El contenido del armario apenas varía. Si hoy asomarais la cabeza veríais lo mismo que yo vi esa noche: un libro sin tapa tumbado y, al lado, un feo tomo estampado en piel; un par de libros en latín colocados verticalmente; una Biblia vieja; tres volúmenes de botánica; dos de historia y un libro desbaratado de astronomía; un libro en japonés, otro en polaco y algunos poemas en inglés antiguo. ¿Por qué guardamos esos libros aparte? ¿Por qué no están con el resto de sus compañeros, en las estanterías cuidadosamente etiquetadas? El armario es el lugar donde guardamos lo esotérico, lo valioso, lo raro. Esos libros valen tanto como el contenido del resto de la tienda junto o incluso más. El libro que yo iba buscando -un pequeño ejemplar de tapa dura de unos diez centímetros por quince, editado hacía apenas cincuenta años- desentonaba al lado de todas esas antigüedades. Había aparecido en el armario dos meses atrás, imaginaba que por un despiste de papá, y era mi intención preguntarle uno de esos días por él y asignarle otro lugar. No obstante, por si las moscas, me puse los guantes blancos. Siempre tenemos guantes blancos en el armario para utilizarlos cuando manipulamos los libros porque, por una extraña paradoja, si bien los libros adquieren vida cuando los leemos, la grasa de nuestras yemas los destruyen cuando pasamos las páginas. En cualquier caso, con su cubierta en rústica impecable y las esquinas intactas, el libro, parte de una popular serie bastante bien editada por un sello ya desaparecido, se encontraba en buen estado. Un atractivo ejemplar y una primera edición, pero no la clase de libro que podría considerarse un tesoro. En los mercadillos benéficos y las ferias de los pueblos se venden otros ejemplares de esa misma serie por solo unos peniques.
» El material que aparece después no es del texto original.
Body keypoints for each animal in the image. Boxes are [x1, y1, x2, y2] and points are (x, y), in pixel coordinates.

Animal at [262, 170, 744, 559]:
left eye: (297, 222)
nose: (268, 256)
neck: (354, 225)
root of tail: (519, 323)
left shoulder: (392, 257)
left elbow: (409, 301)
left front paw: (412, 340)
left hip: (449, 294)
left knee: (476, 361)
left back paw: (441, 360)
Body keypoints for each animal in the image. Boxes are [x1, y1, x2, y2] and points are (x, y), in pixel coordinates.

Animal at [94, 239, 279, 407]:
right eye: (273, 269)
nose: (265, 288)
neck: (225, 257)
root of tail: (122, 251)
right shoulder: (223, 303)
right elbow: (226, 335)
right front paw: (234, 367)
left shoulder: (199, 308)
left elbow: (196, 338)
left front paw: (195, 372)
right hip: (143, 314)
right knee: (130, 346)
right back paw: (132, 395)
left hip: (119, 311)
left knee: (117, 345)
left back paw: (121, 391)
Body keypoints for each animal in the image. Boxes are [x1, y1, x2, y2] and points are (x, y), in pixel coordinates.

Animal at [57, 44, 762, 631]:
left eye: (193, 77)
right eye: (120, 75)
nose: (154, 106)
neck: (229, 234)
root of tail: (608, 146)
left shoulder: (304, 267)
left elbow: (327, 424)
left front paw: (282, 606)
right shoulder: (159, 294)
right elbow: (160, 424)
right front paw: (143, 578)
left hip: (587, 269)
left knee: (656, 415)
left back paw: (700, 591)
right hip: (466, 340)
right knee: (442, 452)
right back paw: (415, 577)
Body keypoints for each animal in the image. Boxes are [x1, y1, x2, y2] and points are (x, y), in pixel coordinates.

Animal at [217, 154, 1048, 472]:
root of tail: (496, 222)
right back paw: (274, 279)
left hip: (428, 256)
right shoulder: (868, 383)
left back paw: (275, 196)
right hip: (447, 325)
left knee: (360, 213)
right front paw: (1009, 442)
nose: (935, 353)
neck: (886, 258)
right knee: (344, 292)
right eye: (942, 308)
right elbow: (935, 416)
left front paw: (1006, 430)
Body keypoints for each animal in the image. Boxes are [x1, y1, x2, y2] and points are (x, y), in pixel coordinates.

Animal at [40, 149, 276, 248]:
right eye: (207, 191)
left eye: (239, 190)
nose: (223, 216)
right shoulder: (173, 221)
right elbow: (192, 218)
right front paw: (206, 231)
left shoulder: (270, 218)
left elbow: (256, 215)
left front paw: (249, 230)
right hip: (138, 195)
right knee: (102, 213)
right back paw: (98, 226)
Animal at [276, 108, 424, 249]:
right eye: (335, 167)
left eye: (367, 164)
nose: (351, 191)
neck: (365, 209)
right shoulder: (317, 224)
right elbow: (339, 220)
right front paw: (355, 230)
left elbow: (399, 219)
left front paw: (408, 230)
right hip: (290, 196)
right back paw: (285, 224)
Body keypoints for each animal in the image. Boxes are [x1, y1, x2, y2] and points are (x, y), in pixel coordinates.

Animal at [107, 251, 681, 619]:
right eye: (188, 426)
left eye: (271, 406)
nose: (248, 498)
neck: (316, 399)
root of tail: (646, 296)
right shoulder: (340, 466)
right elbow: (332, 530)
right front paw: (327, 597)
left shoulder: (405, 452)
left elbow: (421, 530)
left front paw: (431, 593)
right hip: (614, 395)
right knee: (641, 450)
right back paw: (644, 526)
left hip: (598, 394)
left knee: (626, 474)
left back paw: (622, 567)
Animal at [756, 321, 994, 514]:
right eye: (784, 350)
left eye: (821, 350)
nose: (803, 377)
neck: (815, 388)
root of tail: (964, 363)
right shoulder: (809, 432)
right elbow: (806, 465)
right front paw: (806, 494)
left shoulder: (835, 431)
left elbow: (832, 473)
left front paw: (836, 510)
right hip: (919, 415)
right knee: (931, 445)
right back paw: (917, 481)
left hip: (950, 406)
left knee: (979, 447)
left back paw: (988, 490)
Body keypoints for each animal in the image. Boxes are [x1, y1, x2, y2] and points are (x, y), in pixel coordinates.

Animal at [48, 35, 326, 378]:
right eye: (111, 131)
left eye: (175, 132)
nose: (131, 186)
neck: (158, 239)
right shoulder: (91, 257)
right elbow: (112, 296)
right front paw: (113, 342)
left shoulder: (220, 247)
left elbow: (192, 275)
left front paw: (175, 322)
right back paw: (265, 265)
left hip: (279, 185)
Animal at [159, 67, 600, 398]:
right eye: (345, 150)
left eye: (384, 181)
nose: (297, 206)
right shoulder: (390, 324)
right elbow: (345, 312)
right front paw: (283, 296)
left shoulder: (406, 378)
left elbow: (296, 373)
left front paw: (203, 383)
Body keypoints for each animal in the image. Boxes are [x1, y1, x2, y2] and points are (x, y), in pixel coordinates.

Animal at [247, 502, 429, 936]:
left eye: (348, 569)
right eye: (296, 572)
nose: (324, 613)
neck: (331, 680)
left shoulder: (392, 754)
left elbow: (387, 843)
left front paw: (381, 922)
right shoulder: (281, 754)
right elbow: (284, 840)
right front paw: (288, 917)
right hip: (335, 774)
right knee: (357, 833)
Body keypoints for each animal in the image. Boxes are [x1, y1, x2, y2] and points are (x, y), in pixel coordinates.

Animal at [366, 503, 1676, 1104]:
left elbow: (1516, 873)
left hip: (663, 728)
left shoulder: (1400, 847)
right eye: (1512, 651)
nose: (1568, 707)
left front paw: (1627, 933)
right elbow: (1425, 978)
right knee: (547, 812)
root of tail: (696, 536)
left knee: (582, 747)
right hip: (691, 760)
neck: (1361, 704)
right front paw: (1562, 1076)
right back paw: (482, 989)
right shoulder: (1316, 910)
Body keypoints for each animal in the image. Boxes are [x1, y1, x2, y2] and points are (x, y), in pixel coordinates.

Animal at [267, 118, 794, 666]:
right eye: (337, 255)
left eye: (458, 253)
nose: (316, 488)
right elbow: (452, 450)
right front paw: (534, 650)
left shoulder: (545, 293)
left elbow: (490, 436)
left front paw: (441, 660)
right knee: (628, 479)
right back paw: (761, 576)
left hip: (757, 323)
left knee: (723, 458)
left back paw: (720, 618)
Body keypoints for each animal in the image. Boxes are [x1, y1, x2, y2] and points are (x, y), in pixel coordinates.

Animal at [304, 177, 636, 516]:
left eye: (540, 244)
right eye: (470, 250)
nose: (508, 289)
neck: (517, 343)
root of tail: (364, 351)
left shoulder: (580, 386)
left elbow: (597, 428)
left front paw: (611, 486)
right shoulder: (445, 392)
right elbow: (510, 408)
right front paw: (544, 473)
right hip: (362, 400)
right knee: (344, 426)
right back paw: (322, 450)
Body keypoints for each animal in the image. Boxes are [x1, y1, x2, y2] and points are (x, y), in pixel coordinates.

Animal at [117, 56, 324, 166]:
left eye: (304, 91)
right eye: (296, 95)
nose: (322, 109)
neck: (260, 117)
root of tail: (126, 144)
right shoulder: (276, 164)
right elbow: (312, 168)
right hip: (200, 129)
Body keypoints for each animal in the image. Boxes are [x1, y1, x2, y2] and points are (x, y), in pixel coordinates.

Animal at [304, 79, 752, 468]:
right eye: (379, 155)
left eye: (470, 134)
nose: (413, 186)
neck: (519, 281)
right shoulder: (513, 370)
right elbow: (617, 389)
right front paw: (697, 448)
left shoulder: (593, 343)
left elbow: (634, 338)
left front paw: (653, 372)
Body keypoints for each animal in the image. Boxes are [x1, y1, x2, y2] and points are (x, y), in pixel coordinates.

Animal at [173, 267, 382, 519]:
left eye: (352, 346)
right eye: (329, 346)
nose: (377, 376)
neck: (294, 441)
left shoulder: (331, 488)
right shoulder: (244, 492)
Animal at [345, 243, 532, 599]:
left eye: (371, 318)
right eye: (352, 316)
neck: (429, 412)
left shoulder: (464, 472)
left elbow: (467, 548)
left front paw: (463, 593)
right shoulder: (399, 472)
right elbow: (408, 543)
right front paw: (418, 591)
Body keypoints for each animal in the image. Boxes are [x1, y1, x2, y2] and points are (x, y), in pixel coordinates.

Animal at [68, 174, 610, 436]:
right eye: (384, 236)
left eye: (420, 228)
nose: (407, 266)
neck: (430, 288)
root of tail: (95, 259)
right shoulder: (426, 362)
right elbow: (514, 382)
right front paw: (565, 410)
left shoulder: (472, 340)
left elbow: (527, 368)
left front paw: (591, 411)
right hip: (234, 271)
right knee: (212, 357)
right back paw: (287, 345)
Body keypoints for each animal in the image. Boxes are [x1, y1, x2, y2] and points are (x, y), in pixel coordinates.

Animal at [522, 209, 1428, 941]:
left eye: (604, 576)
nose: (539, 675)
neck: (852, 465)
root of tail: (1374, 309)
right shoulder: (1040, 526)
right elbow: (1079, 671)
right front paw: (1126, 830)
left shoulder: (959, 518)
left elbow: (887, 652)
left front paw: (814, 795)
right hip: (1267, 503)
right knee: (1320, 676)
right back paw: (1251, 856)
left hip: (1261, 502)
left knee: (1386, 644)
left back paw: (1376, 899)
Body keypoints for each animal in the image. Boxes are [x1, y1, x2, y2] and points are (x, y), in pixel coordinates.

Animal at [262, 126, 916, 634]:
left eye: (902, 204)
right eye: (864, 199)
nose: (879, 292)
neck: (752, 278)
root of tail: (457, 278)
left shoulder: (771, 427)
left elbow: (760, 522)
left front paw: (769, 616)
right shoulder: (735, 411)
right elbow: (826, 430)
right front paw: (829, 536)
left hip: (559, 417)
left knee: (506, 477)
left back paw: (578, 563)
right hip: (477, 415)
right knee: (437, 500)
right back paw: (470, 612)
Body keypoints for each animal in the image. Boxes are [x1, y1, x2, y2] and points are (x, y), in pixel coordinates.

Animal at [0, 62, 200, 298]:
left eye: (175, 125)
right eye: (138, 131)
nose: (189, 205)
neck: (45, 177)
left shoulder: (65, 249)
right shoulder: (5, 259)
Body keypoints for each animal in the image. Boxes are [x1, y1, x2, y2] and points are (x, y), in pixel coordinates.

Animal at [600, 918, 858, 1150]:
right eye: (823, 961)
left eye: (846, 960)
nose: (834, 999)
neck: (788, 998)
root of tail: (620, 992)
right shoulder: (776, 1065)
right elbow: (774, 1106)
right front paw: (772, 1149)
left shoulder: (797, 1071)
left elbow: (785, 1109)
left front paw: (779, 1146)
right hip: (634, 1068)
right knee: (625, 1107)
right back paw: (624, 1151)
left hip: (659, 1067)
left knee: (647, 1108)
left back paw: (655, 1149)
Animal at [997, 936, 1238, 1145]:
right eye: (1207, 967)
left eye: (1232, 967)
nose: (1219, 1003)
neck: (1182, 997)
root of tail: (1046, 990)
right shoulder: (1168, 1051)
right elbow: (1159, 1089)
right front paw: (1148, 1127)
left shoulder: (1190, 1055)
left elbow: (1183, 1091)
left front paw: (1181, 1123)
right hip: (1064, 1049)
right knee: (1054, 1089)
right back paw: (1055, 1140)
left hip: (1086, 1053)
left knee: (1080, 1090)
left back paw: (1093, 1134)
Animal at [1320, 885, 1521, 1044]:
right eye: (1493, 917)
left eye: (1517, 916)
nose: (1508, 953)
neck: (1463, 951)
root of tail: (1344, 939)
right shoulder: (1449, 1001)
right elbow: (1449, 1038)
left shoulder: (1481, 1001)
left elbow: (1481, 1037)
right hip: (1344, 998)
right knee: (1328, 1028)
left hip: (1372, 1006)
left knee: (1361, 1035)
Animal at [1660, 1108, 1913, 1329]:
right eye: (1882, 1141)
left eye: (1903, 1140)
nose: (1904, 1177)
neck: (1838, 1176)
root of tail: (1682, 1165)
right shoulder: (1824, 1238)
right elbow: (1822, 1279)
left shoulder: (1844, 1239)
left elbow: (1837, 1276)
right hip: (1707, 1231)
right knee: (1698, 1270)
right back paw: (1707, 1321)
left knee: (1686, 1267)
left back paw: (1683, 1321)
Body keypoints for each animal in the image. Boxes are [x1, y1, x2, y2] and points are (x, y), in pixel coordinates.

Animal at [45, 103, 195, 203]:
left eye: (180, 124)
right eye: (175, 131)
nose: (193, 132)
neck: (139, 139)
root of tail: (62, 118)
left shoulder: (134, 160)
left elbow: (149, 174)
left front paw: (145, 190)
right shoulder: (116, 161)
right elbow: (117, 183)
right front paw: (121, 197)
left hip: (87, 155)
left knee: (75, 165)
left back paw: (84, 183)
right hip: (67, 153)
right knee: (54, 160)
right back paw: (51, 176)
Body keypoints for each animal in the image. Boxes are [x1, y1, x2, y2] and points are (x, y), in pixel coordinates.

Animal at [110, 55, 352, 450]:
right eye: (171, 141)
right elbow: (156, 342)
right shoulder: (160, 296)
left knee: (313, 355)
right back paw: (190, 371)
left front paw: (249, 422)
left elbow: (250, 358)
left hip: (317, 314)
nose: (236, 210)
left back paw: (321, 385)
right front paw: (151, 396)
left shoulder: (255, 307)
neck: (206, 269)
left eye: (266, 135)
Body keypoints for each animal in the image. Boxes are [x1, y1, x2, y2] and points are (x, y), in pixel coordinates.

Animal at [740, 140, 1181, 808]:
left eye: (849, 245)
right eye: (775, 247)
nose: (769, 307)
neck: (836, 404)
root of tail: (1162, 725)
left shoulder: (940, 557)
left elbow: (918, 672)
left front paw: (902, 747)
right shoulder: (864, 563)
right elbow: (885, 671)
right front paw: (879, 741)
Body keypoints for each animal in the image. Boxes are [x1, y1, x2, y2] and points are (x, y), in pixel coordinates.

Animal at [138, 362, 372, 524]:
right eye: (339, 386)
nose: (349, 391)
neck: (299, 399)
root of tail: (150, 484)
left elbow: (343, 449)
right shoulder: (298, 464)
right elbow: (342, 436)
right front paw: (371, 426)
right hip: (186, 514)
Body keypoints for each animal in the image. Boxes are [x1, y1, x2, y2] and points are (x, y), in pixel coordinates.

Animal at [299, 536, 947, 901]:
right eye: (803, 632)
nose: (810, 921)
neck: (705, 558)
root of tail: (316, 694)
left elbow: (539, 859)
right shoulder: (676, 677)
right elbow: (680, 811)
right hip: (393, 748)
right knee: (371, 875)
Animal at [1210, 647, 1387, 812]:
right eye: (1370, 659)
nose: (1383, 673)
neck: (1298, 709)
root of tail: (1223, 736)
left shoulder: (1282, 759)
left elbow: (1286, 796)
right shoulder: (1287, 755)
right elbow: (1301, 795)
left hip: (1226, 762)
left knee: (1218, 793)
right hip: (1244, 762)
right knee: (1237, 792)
La cubierta en rústica era verde y crema: un dibujo uniforme que semejaba las escamas de un pez formaba el fondo, y encima había dos rectángulos lisos, uno para la silueta de una sirena y otro para el título y el nombre de la autora. Trece cuentos de cambio y desesperación, de Vida Winter.
Cerré el armario, devolví la llave y la linterna a su lugar y regresé a la cama con el libro en mi mano enguantada.
No pretendía leerlo, y lo digo en sentido literal. Unas cuantas frases era cuanto necesitaba. Algo que fuera lo bastante impactante, lo bastante fuerte para acallar las palabras de la carta que seguían resonando en mi cabeza. Un clavo saca otro clavo, dice la gente. Un par de frases, quizá una página, y podría conciliar el sueño.